He then presented a document showing his completion of his 14-day quarantine to the police. When officers drove Azoulay to her house, she made the police wait outside until she reached her lawyer, who stated that the child was not home at that time (8:30 p.m.).
Azoulay's lawyers (left), Hsu (far right). (Ariel Azoulay photo)
On Dec. 15, Azoulay filed criminal charges against the child's mother for child alienation and child abduction. Although there is a divorce case pending in Florida, Hsu has filed for divorce in Taiwan.
Azoulay's lawyers are seeking to dismiss the case for lack of jurisdiction. Azoulay says he just wants his daughter back.
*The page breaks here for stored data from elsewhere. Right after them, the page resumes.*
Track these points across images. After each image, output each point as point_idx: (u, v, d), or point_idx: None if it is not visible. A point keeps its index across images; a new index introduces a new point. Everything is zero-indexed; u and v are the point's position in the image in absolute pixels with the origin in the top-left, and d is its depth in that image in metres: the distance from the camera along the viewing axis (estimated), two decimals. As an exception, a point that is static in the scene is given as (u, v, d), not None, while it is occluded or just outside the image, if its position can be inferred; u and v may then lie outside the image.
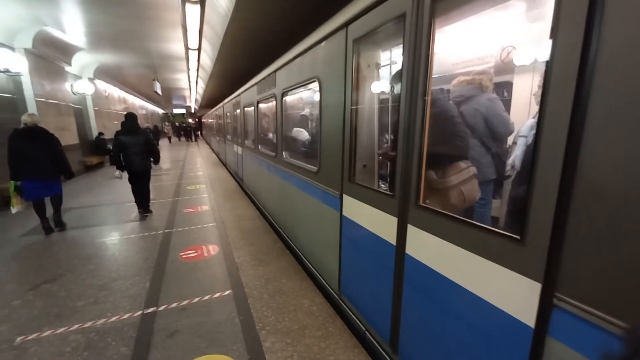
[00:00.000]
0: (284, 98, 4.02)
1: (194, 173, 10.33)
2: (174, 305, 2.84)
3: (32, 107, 7.75)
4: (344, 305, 2.69)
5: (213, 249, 4.06)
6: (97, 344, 2.35)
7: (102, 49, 10.00)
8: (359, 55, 2.29)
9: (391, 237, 1.95)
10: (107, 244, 4.34)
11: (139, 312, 2.73)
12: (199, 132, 34.70)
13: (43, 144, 4.46)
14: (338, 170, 2.57)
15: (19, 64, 7.14)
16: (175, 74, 15.66)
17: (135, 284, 3.21)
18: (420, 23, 1.62)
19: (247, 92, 6.46)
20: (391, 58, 2.61)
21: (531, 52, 2.47)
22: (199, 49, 9.08)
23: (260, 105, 5.43)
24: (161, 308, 2.79)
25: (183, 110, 37.97)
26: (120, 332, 2.49)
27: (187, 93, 24.46)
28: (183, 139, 30.79)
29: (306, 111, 4.54)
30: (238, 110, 7.77)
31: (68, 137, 9.43)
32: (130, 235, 4.62)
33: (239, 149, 7.98)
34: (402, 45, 1.77)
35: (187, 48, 9.21)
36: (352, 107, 2.32)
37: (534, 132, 1.21)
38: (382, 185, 2.34)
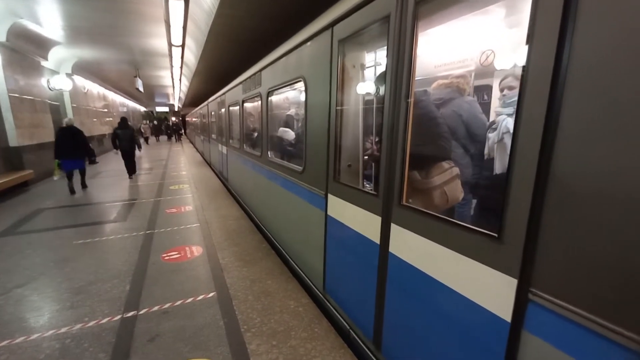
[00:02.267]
0: (269, 97, 4.02)
1: (177, 172, 10.11)
2: (156, 308, 2.76)
3: (4, 103, 7.41)
4: (328, 304, 2.70)
5: (197, 250, 3.98)
6: (73, 350, 2.26)
7: (81, 43, 9.65)
8: (345, 55, 2.29)
9: (375, 236, 1.97)
10: (84, 245, 4.18)
11: (118, 317, 2.64)
12: (183, 131, 32.88)
13: (74, 137, 7.02)
14: (323, 170, 2.58)
15: (-9, 58, 6.83)
16: (157, 71, 15.30)
17: (115, 287, 3.11)
18: (404, 25, 1.63)
19: (232, 91, 6.49)
20: (376, 59, 2.64)
21: (509, 57, 2.54)
22: (183, 46, 8.91)
23: (246, 104, 5.42)
24: (142, 312, 2.71)
25: (166, 109, 37.12)
26: (98, 337, 2.40)
27: (170, 91, 23.94)
28: (163, 137, 28.72)
29: (292, 111, 4.54)
30: (223, 109, 7.79)
31: (43, 135, 9.05)
32: (109, 236, 4.47)
33: (224, 149, 8.05)
34: (386, 47, 1.78)
35: (170, 44, 9.02)
36: (338, 107, 2.33)
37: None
38: (367, 185, 2.32)
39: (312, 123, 2.78)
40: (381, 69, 1.99)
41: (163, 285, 3.15)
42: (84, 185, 7.64)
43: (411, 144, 1.67)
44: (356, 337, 2.27)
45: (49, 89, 10.07)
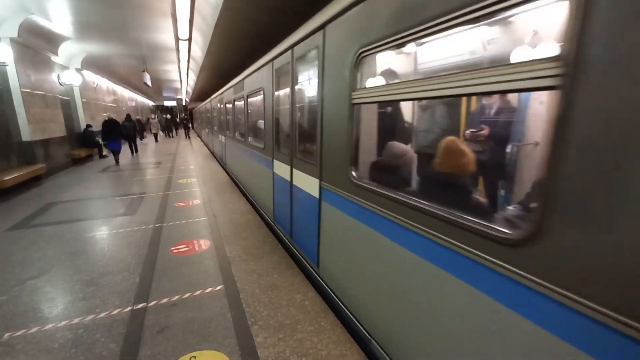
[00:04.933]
0: (249, 99, 5.70)
1: (185, 167, 10.21)
2: (165, 300, 2.81)
3: (17, 98, 7.53)
4: (276, 227, 4.35)
5: (204, 244, 4.03)
6: (85, 341, 2.32)
7: (90, 38, 9.73)
8: (279, 78, 3.86)
9: (288, 177, 3.61)
10: (95, 238, 4.27)
11: (129, 308, 2.70)
12: (191, 126, 30.41)
13: (115, 125, 10.79)
14: (271, 146, 4.25)
15: (5, 54, 6.94)
16: (165, 65, 15.38)
17: (125, 280, 3.17)
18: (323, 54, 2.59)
19: (227, 91, 8.15)
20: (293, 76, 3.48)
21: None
22: (190, 40, 8.92)
23: (236, 103, 6.97)
24: (151, 304, 2.76)
25: (174, 103, 37.35)
26: (109, 328, 2.45)
27: (177, 85, 24.04)
28: (172, 133, 25.59)
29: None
30: (221, 106, 9.48)
31: (55, 130, 9.20)
32: (119, 229, 4.55)
33: (223, 138, 9.78)
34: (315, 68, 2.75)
35: (177, 39, 9.04)
36: (276, 107, 4.06)
37: None
38: (284, 150, 3.79)
39: (266, 117, 4.46)
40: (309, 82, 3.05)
41: (172, 277, 3.20)
42: (116, 161, 10.68)
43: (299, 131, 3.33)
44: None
45: (60, 84, 10.21)
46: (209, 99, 13.71)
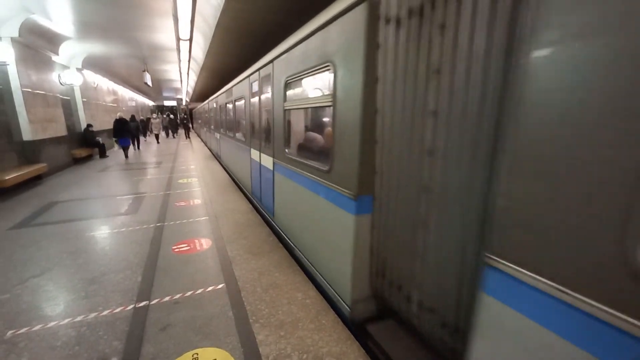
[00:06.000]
0: (236, 102, 6.94)
1: (185, 166, 10.22)
2: (167, 299, 2.83)
3: (18, 98, 7.55)
4: (253, 199, 5.82)
5: (206, 243, 4.05)
6: (88, 338, 2.34)
7: (91, 38, 9.74)
8: (253, 90, 5.09)
9: (258, 159, 4.93)
10: (97, 237, 4.28)
11: (131, 306, 2.72)
12: (191, 126, 29.63)
13: (124, 124, 12.33)
14: (249, 139, 5.57)
15: (6, 54, 6.94)
16: (165, 65, 15.39)
17: (127, 278, 3.19)
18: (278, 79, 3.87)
19: (221, 95, 9.34)
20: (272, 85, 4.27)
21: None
22: (191, 40, 8.93)
23: (228, 105, 8.12)
24: (153, 302, 2.78)
25: (174, 103, 37.35)
26: (112, 326, 2.47)
27: (178, 85, 24.02)
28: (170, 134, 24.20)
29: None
30: (216, 107, 10.78)
31: (56, 129, 9.21)
32: (120, 229, 4.57)
33: (218, 135, 11.15)
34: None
35: (178, 39, 9.05)
36: (252, 110, 5.32)
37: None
38: (266, 144, 4.60)
39: (246, 118, 5.83)
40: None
41: (174, 276, 3.22)
42: (126, 156, 12.31)
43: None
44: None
45: (60, 83, 10.22)
46: (207, 101, 15.19)
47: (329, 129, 3.13)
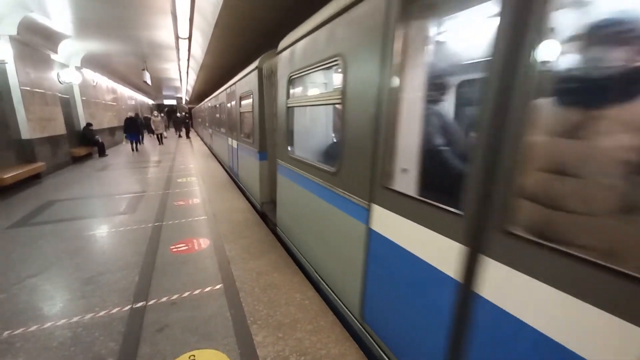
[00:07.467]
0: (227, 104, 7.49)
1: (184, 165, 10.20)
2: (164, 299, 2.81)
3: (16, 96, 7.52)
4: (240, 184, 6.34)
5: (204, 243, 4.03)
6: (84, 339, 2.32)
7: (90, 36, 9.69)
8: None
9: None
10: (95, 237, 4.26)
11: (128, 307, 2.70)
12: (191, 124, 28.09)
13: (134, 122, 14.62)
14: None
15: (4, 52, 6.91)
16: (165, 64, 15.33)
17: (124, 278, 3.17)
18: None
19: (213, 98, 10.01)
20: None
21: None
22: (190, 38, 8.89)
23: (221, 106, 8.57)
24: (151, 302, 2.76)
25: (174, 102, 37.28)
26: (108, 326, 2.45)
27: (177, 84, 23.95)
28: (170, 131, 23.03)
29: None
30: (213, 107, 11.18)
31: (54, 128, 9.18)
32: (118, 228, 4.55)
33: (210, 131, 12.20)
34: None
35: (177, 37, 9.02)
36: (240, 110, 5.78)
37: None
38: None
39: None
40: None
41: (171, 276, 3.20)
42: (136, 149, 14.04)
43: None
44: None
45: (59, 82, 10.17)
46: (204, 101, 16.13)
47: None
Hsu had initially agreed with his lawyers that she would bring their daughter to meet him at Taipei 101 on Dec. 13, but she backed out at the last minute. Finally, later that day, she allowed him to have a brief video call with her, one year and five months after he had last seen her.
She then allowed brief video chats on Dec. 16 and Dec. 18 and allegedly plans for more calls on Dec. 23 and Dec. 25. Azoulay contends that the problem with the video chats is that they take place late at night when the child is exhausted while the TV blares in the background and adults feed her and distract her with toys.
On Dec. 18, he heard from his lawyer that Hsu might be willing to let him see his daughter for one hour, but on the condition that it takes place at the Nangang Police Station. However, he told Taiwan News he did not think this was suitable for two reasons:
- It's not a good memory for the child to meet her father at a police station after one and a half years.
- He thinks it may be a trap, as he suspects her father may have connections with that precinct.
As of publication, Azoulay has yet to see his daughter in person. He says that the first hearing in the divorce proceedings will be held Dec. 23.
Taiwan News contacted Hsu and asked if she had any comments about the allegations Azoulay has put forward. She declined to directly respond to the accusations and simply confirmed that she has indeed filed for divorce in Taiwan and that the proceedings are underway.